• _TASK BRIEF_:
I need the lines from the one with "The objective of" through the end of the material, copied exactly and with nothing else included.

• _PROVIDED ENTRIES_:
────────

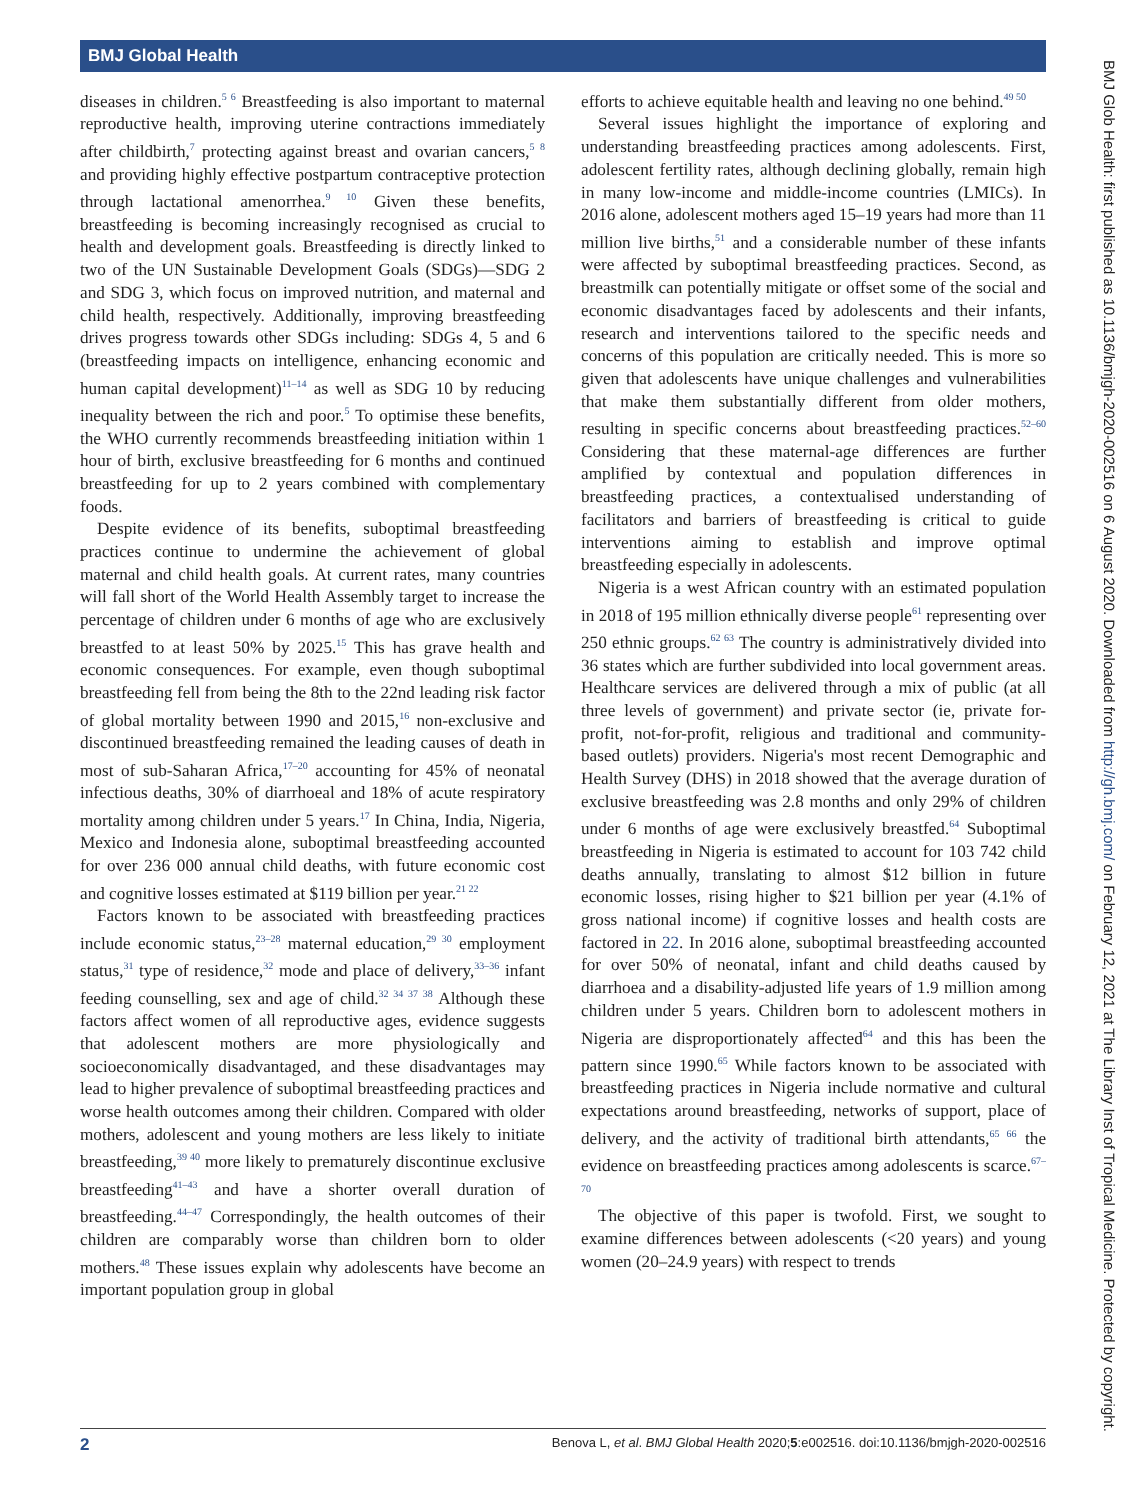BMJ Global Health
diseases in children.<sup>5 6</sup> Breastfeeding is also important to maternal reproductive health, improving uterine contractions immediately after childbirth,<sup>7</sup> protecting against breast and ovarian cancers,<sup>5 8</sup> and providing highly effective postpartum contraceptive protection through lactational amenorrhea.<sup>9 10</sup> Given these benefits, breastfeeding is becoming increasingly recognised as crucial to health and development goals. Breastfeeding is directly linked to two of the UN Sustainable Development Goals (SDGs)—SDG 2 and SDG 3, which focus on improved nutrition, and maternal and child health, respectively. Additionally, improving breastfeeding drives progress towards other SDGs including: SDGs 4, 5 and 6 (breastfeeding impacts on intelligence, enhancing economic and human capital development)<sup>11–14</sup> as well as SDG 10 by reducing inequality between the rich and poor.<sup>5</sup> To optimise these benefits, the WHO currently recommends breastfeeding initiation within 1 hour of birth, exclusive breastfeeding for 6 months and continued breastfeeding for up to 2 years combined with complementary foods.
Despite evidence of its benefits, suboptimal breastfeeding practices continue to undermine the achievement of global maternal and child health goals. At current rates, many countries will fall short of the World Health Assembly target to increase the percentage of children under 6 months of age who are exclusively breastfed to at least 50% by 2025.<sup>15</sup> This has grave health and economic consequences. For example, even though suboptimal breastfeeding fell from being the 8th to the 22nd leading risk factor of global mortality between 1990 and 2015,<sup>16</sup> non-exclusive and discontinued breastfeeding remained the leading causes of death in most of sub-Saharan Africa,<sup>17–20</sup> accounting for 45% of neonatal infectious deaths, 30% of diarrhoeal and 18% of acute respiratory mortality among children under 5 years.<sup>17</sup> In China, India, Nigeria, Mexico and Indonesia alone, suboptimal breastfeeding accounted for over 236 000 annual child deaths, with future economic cost and cognitive losses estimated at $119 billion per year.<sup>21 22</sup>
Factors known to be associated with breastfeeding practices include economic status,<sup>23–28</sup> maternal education,<sup>29 30</sup> employment status,<sup>31</sup> type of residence,<sup>32</sup> mode and place of delivery,<sup>33–36</sup> infant feeding counselling, sex and age of child.<sup>32 34 37 38</sup> Although these factors affect women of all reproductive ages, evidence suggests that adolescent mothers are more physiologically and socioeconomically disadvantaged, and these disadvantages may lead to higher prevalence of suboptimal breastfeeding practices and worse health outcomes among their children. Compared with older mothers, adolescent and young mothers are less likely to initiate breastfeeding,<sup>39 40</sup> more likely to prematurely discontinue exclusive breastfeeding<sup>41–43</sup> and have a shorter overall duration of breastfeeding.<sup>44–47</sup> Correspondingly, the health outcomes of their children are comparably worse than children born to older mothers.<sup>48</sup> These issues explain why adolescents have become an important population group in global
efforts to achieve equitable health and leaving no one behind.<sup>49 50</sup>
Several issues highlight the importance of exploring and understanding breastfeeding practices among adolescents. First, adolescent fertility rates, although declining globally, remain high in many low-income and middle-income countries (LMICs). In 2016 alone, adolescent mothers aged 15–19 years had more than 11 million live births,<sup>51</sup> and a considerable number of these infants were affected by suboptimal breastfeeding practices. Second, as breastmilk can potentially mitigate or offset some of the social and economic disadvantages faced by adolescents and their infants, research and interventions tailored to the specific needs and concerns of this population are critically needed. This is more so given that adolescents have unique challenges and vulnerabilities that make them substantially different from older mothers, resulting in specific concerns about breastfeeding practices.<sup>52–60</sup> Considering that these maternal-age differences are further amplified by contextual and population differences in breastfeeding practices, a contextualised understanding of facilitators and barriers of breastfeeding is critical to guide interventions aiming to establish and improve optimal breastfeeding especially in adolescents.
Nigeria is a west African country with an estimated population in 2018 of 195 million ethnically diverse people<sup>61</sup> representing over 250 ethnic groups.<sup>62 63</sup> The country is administratively divided into 36 states which are further subdivided into local government areas. Healthcare services are delivered through a mix of public (at all three levels of government) and private sector (ie, private for-profit, not-for-profit, religious and traditional and community-based outlets) providers. Nigeria's most recent Demographic and Health Survey (DHS) in 2018 showed that the average duration of exclusive breastfeeding was 2.8 months and only 29% of children under 6 months of age were exclusively breastfed.<sup>64</sup> Suboptimal breastfeeding in Nigeria is estimated to account for 103 742 child deaths annually, translating to almost $12 billion in future economic losses, rising higher to $21 billion per year (4.1% of gross national income) if cognitive losses and health costs are factored in 22. In 2016 alone, suboptimal breastfeeding accounted for over 50% of neonatal, infant and child deaths caused by diarrhoea and a disability-adjusted life years of 1.9 million among children under 5 years. Children born to adolescent mothers in Nigeria are disproportionately affected<sup>64</sup> and this has been the pattern since 1990.<sup>65</sup> While factors known to be associated with breastfeeding practices in Nigeria include normative and cultural expectations around breastfeeding, networks of support, place of delivery, and the activity of traditional birth attendants,<sup>65 66</sup> the evidence on breastfeeding practices among adolescents is scarce.<sup>67–70</sup>
The objective of this paper is twofold. First, we sought to examine differences between adolescents (<20 years) and young women (20–24.9 years) with respect to trends
BMJ Glob Health: first published as 10.1136/bmjgh-2020-002516 on 6 August 2020. Downloaded from http://gh.bmj.com/ on February 12, 2021 at The Library Inst of Tropical Medicine. Protected by copyright.
2 Benova L, et al. BMJ Global Health 2020;5:e002516. doi:10.1136/bmjgh-2020-002516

────────

• _EXERCISE RESULT_:
The objective of this paper is twofold. First, we sought to examine differences between adolescents (<20 years) and young women (20–24.9 years) with respect to trends
BMJ Glob Health: first published as 10.1136/bmjgh-2020-002516 on 6 August 2020. Downloaded from http://gh.bmj.com/ on February 12, 2021 at The Library Inst of Tropical Medicine. Protected by copyright.
2 Benova L, et al. BMJ Global Health 2020;5:e002516. doi:10.1136/bmjgh-2020-002516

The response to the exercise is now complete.